Beyond FOIL
How do you expand \((x+y)^{10}\)? Multiplying it out by hand is impossible. The Binomial Theorem allows us to find any term in the expansion using combinations (\(n \text{Cr}\)).
\[(x+y)^n = \sum_{k=0}^{n} \binom{n}{k} x^{n-k} y^k\]
Pascal's Triangle
The coefficients of the expansion follow a beautiful geometric pattern where each number is the sum of the two above it.
- \(n=0\): 1
- \(n=1\): 1, 1
- \(n=2\): 1, 2, 1 (This is \(x^2 + 2xy + y^2\))
- \(n=3\): 1, 3, 3, 1
Worked Examples
Example 1: Expanding a Cube
Expand \((x + 2)^3\).
- Coefficients from row 3: 1, 3, 3, 1.
- Powers of x: \(x^3, x^2, x^1, x^0\).
- Powers of 2: \(2^0, 2^1, 2^2, 2^3\).
- Combined: \(1(x^3)(1) + 3(x^2)(2) + 3(x)(4) + 1(1)(8)\).
- Result: \(x^3 + 6x^2 + 12x + 8\).
The Bridge to Quantum Mechanics
In Quantum Mechanics, we often deal with "Small Perturbations"—tiny changes to a system.

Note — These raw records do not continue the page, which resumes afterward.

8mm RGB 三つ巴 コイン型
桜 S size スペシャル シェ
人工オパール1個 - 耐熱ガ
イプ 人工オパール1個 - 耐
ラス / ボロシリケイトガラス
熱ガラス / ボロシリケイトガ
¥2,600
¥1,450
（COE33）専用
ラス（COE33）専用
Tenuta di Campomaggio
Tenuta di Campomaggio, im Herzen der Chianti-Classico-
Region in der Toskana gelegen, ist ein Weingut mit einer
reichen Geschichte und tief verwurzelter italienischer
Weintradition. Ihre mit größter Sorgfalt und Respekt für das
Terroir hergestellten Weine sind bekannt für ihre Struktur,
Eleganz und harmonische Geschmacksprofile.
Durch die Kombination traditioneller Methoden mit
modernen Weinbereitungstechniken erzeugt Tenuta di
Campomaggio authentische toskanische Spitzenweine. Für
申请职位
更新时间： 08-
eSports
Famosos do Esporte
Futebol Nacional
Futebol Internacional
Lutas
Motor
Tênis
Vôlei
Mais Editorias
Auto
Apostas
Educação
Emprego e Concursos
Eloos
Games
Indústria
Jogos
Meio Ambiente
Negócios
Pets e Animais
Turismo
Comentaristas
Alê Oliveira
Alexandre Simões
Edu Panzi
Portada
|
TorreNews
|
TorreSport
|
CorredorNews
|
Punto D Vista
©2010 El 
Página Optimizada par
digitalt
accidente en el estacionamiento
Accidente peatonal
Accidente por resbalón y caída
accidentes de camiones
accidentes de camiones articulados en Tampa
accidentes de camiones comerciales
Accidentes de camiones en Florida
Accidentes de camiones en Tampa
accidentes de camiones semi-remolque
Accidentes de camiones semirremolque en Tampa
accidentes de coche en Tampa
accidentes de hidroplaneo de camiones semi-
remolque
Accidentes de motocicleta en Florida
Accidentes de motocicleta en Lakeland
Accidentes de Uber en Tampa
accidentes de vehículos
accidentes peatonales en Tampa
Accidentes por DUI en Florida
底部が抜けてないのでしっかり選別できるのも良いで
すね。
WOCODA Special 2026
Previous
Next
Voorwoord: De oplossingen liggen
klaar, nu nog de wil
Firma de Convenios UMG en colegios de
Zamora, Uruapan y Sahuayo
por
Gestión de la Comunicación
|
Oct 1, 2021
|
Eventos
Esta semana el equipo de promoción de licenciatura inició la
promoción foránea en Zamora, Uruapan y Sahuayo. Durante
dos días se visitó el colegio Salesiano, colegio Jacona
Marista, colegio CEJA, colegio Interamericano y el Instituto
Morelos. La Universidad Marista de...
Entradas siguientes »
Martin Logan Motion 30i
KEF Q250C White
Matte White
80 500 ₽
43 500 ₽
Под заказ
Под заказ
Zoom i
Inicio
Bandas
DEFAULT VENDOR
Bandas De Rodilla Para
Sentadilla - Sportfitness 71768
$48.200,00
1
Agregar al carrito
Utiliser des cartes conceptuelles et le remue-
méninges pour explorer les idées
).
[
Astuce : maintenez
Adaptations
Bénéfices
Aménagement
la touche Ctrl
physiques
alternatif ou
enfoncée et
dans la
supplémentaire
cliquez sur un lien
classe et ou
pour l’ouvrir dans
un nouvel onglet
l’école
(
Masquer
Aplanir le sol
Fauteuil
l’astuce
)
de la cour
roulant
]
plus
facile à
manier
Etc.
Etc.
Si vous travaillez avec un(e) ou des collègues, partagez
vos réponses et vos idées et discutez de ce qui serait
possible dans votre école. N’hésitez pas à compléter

To calculate the effect of these changes, we use the Binomial Theorem to expand terms like \((1 + \epsilon)^n\) where \(\epsilon\) is very small. By keeping only the first two terms (\(1 + n\epsilon\)), we can approximate the behavior of complex atoms. This is the origin of Perturbation Theory, the method used to calculate almost every real-world value in quantum physics, from the magnetic moment of the electron to the energy of a black hole.